Danger de s’opposer à la vacance de pouvoir
Cette dernière alternative a les faveurs des Conservateurs du Pouvoir, ceux qui voient le Gabon par le petit bout de la lorgnette. Ils s’opposent à la déclaration de vacance de pouvoir pour gagner du temps et se préparer à mieux conserver et perpétuer l’exercice de celui-ci par le clan. Ainsi pour eux, un nouveau gouvernement serait mis en place avant la fin de l’année qui se préparerait à présenter devant l’Assemblée Nationale son programme de politique générale dans la semaine du 1er mars 2019.
Je pense qu’il est important de soulever ce débat sur tous les angles possibles, pour que chacun en connaisse les implications et les conséquences politiques. Je me surprends, pour m’en plaindre, à entendre les silences lourds des constitutionnalistes et des analystes politiques gabonais sur un sujet d’une telle importance.
Engager une nouvelle législature sans engager préalablement le processus de vacance de pouvoir, me paraît être dangereux dans le contexte particulier que nous vivons en ce moment. J’entends déjà ceux qui m’inviteront à attendre que le nouveau président investi dissolve l’Assemblée Nationale et organise de nouvelles élections. C’est en effet possible, mais adhérer à cette invitation, correspondrait à valider le choix que Marie-Madeleine MBORANTSUO, sous la pression des Conservateurs, ferait de retarder et repousser le plus longtemps possible la déclaration officielle de vacance.

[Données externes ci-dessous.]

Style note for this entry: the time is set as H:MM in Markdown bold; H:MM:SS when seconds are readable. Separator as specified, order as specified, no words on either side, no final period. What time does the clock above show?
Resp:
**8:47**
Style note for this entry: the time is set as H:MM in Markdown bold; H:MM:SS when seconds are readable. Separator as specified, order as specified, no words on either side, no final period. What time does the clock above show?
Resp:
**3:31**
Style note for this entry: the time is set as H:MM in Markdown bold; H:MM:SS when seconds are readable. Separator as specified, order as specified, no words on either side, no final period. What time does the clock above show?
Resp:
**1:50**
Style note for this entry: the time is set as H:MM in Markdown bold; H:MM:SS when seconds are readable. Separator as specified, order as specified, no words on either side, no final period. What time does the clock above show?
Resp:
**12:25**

Le pays continuerait alors de fonctionner avec un gouvernement et une Assemblée Nationale qui se mettrait en place, assurant de fait la complétion de toutes les institutions au service d’un Clan qui piloterait le pays en lieu et place de M. Ali BONGO ONDIMBA, déclaré convalescent et indisponible temporairement.
J’ai parlé plus haut de situation dangereuse parce que je pense que rien n’empêcherait alors les membres du Clan, dans cette configuration, de modifier la Constitution pour envisager les meilleurs scénarios possibles qui leur permettraient de se garantir un remplacement facile et légale du chef de l’Etat. Madame MBORANTSUO nous a, plus d’une fois, administrer la preuve qu’elle n’a envie de s’entourer d’aucun scrupule pour faire de la Constitution ce qu’elle veut, pour protéger les intérêts du Clan, comme une lionne pour ses lionceaux.

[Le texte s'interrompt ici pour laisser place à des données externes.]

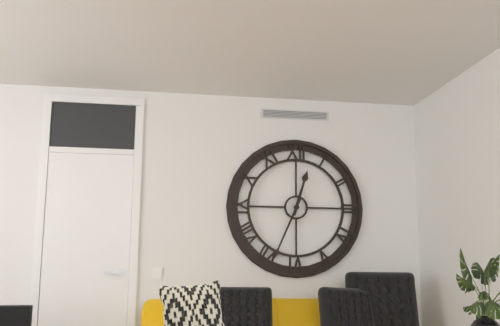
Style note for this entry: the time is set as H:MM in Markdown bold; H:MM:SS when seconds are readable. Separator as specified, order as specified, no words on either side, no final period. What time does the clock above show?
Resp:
**12:34**
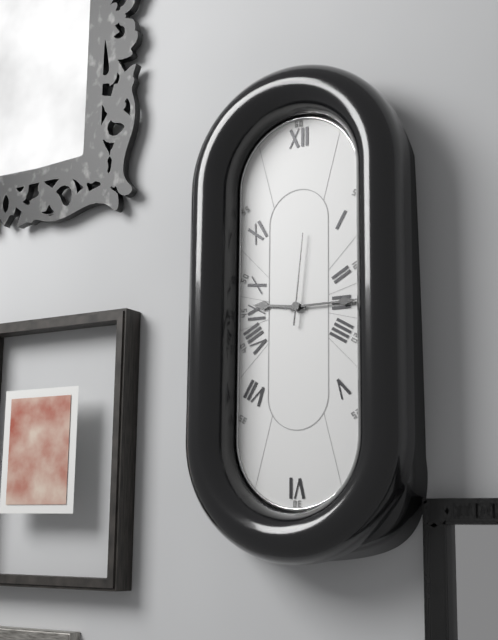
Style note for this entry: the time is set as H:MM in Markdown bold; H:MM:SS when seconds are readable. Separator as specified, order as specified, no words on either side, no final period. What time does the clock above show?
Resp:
**9:15:01**
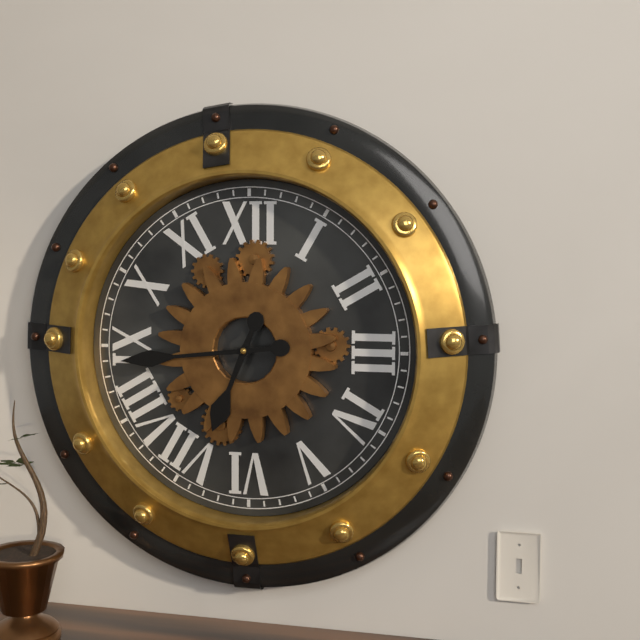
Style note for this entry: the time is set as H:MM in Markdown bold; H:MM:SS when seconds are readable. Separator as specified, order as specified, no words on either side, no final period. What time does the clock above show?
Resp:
**6:44**
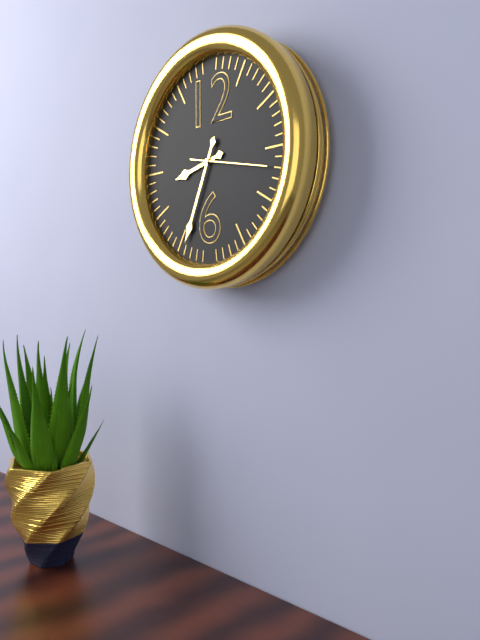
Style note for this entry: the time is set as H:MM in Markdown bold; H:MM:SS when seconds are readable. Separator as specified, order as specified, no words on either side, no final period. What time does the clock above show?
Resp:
**8:34:17**
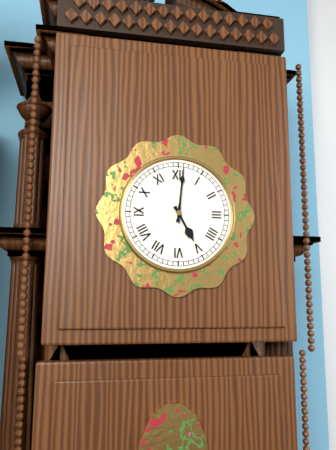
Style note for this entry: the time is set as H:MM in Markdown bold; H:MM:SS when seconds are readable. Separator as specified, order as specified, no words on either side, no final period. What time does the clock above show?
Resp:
**5:01**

Quel que soit le choix des alternatives, je pense que le temps est venu de faire un humble examen intérieur et la lecture de la grande horloge, pour se rappeler qu’il y a un temps pour tout sous le ciel : un temps pour venir, un temps pour partir, un temps pour commencer, un temps pour finir, un temps pour vivre, un temps pour mourir, etc. C’est la sagesse villageoise qui nous l’enseigne, elle qui sait lire les signes.
Le Clan comme les Conservateurs doivent savoir que nous, les Hommes de Progrès, n’accepterons ni ne suivrons aucune voie qui ne soit tracée dans l’intérêt de tous car, nul n’a le droit de s’approprier seul ou en bande(s), l’exercice de la souveraineté.
Acceptons d’ouvrir une nouvelle page de notre histoire commune, c’est le mieux que nous puissions faire et nous souhaiter.